◆ Problem to work on
Print every one of the rows below unchanged, character for character.
-- START OF Data supplied --
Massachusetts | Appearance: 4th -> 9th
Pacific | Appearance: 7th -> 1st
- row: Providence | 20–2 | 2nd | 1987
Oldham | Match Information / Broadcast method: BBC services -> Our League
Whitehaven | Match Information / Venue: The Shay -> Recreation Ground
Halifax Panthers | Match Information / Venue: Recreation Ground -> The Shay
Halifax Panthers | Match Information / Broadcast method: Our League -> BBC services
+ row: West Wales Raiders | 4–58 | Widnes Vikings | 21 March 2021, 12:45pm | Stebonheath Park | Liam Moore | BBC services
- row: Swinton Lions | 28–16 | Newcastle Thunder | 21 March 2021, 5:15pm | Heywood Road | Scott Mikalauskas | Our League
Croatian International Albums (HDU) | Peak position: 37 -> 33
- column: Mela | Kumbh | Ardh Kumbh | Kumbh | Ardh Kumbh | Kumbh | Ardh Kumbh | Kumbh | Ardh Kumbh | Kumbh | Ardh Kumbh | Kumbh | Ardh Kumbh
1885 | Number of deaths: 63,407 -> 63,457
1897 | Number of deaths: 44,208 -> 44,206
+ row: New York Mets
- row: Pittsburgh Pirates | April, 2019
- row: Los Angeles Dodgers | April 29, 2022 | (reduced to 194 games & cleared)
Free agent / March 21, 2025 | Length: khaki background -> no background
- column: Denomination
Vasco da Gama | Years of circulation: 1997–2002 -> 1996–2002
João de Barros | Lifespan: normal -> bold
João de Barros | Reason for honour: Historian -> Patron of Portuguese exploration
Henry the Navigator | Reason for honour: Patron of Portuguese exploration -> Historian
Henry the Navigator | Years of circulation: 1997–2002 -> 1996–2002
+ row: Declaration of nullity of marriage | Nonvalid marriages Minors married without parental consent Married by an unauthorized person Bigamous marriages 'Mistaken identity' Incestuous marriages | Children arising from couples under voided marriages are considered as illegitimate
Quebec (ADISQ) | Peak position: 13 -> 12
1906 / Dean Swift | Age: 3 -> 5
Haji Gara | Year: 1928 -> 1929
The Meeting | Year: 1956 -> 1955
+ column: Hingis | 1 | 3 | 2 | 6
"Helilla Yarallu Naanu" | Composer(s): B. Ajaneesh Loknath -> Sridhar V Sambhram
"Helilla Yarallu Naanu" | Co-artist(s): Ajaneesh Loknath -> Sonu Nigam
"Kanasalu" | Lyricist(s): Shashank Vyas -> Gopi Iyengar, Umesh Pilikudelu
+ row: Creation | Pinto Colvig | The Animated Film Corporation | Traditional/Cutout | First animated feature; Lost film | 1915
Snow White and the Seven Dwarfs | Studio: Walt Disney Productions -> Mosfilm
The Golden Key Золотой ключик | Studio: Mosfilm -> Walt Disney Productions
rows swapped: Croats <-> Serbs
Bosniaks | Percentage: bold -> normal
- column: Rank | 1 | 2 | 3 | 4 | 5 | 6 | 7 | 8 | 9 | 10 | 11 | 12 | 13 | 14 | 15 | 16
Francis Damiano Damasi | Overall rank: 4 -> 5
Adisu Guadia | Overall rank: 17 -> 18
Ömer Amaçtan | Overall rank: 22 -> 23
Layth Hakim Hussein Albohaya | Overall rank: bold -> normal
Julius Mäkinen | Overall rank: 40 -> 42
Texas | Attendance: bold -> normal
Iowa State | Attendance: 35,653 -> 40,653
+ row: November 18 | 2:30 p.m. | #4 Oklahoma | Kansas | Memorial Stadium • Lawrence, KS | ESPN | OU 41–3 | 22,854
-- END OF Data supplied --
◆ The reply
Massachusetts | Appearance: 4th -> 9th
Pacific | Appearance: 7th -> 1st
- row: Providence | 20–2 | 2nd | 1987
Oldham | Match Information / Broadcast method: BBC services -> Our League
Whitehaven | Match Information / Venue: The Shay -> Recreation Ground
Halifax Panthers | Match Information / Venue: Recreation Ground -> The Shay
Halifax Panthers | Match Information / Broadcast method: Our League -> BBC services
+ row: West Wales Raiders | 4–58 | Widnes Vikings | 21 March 2021, 12:45pm | Stebonheath Park | Liam Moore | BBC services
- row: Swinton Lions | 28–16 | Newcastle Thunder | 21 March 2021, 5:15pm | Heywood Road | Scott Mikalauskas | Our League
Croatian International Albums (HDU) | Peak position: 37 -> 33
- column: Mela | Kumbh | Ardh Kumbh | Kumbh | Ardh Kumbh | Kumbh | Ardh Kumbh | Kumbh | Ardh Kumbh | Kumbh | Ardh Kumbh | Kumbh | Ardh Kumbh
1885 | Number of deaths: 63,407 -> 63,457
1897 | Number of deaths: 44,208 -> 44,206
+ row: New York Mets
- row: Pittsburgh Pirates | April, 2019
- row: Los Angeles Dodgers | April 29, 2022 | (reduced to 194 games & cleared)
Free agent / March 21, 2025 | Length: khaki background -> no background
- column: Denomination
Vasco da Gama | Years of circulation: 1997–2002 -> 1996–2002
João de Barros | Lifespan: normal -> bold
João de Barros | Reason for honour: Historian -> Patron of Portuguese exploration
Henry the Navigator | Reason for honour: Patron of Portuguese exploration -> Historian
Henry the Navigator | Years of circulation: 1997–2002 -> 1996–2002
+ row: Declaration of nullity of marriage | Nonvalid marriages Minors married without parental consent Married by an unauthorized person Bigamous marriages 'Mistaken identity' Incestuous marriages | Children arising from couples under voided marriages are considered as illegitimate
Quebec (ADISQ) | Peak position: 13 -> 12
1906 / Dean Swift | Age: 3 -> 5
Haji Gara | Year: 1928 -> 1929
The Meeting | Year: 1956 -> 1955
+ column: Hingis | 1 | 3 | 2 | 6
"Helilla Yarallu Naanu" | Composer(s): B. Ajaneesh Loknath -> Sridhar V Sambhram
"Helilla Yarallu Naanu" | Co-artist(s): Ajaneesh Loknath -> Sonu Nigam
"Kanasalu" | Lyricist(s): Shashank Vyas -> Gopi Iyengar, Umesh Pilikudelu
+ row: Creation | Pinto Colvig | The Animated Film Corporation | Traditional/Cutout | First animated feature; Lost film | 1915
Snow White and the Seven Dwarfs | Studio: Walt Disney Productions -> Mosfilm
The Golden Key Золотой ключик | Studio: Mosfilm -> Walt Disney Productions
rows swapped: Croats <-> Serbs
Bosniaks | Percentage: bold -> normal
- column: Rank | 1 | 2 | 3 | 4 | 5 | 6 | 7 | 8 | 9 | 10 | 11 | 12 | 13 | 14 | 15 | 16
Francis Damiano Damasi | Overall rank: 4 -> 5
Adisu Guadia | Overall rank: 17 -> 18
Ömer Amaçtan | Overall rank: 22 -> 23
Layth Hakim Hussein Albohaya | Overall rank: bold -> normal
Julius Mäkinen | Overall rank: 40 -> 42
Texas | Attendance: bold -> normal
Iowa State | Attendance: 35,653 -> 40,653
+ row: November 18 | 2:30 p.m. | #4 Oklahoma | Kansas | Memorial Stadium • Lawrence, KS | ESPN | OU 41–3 | 22,854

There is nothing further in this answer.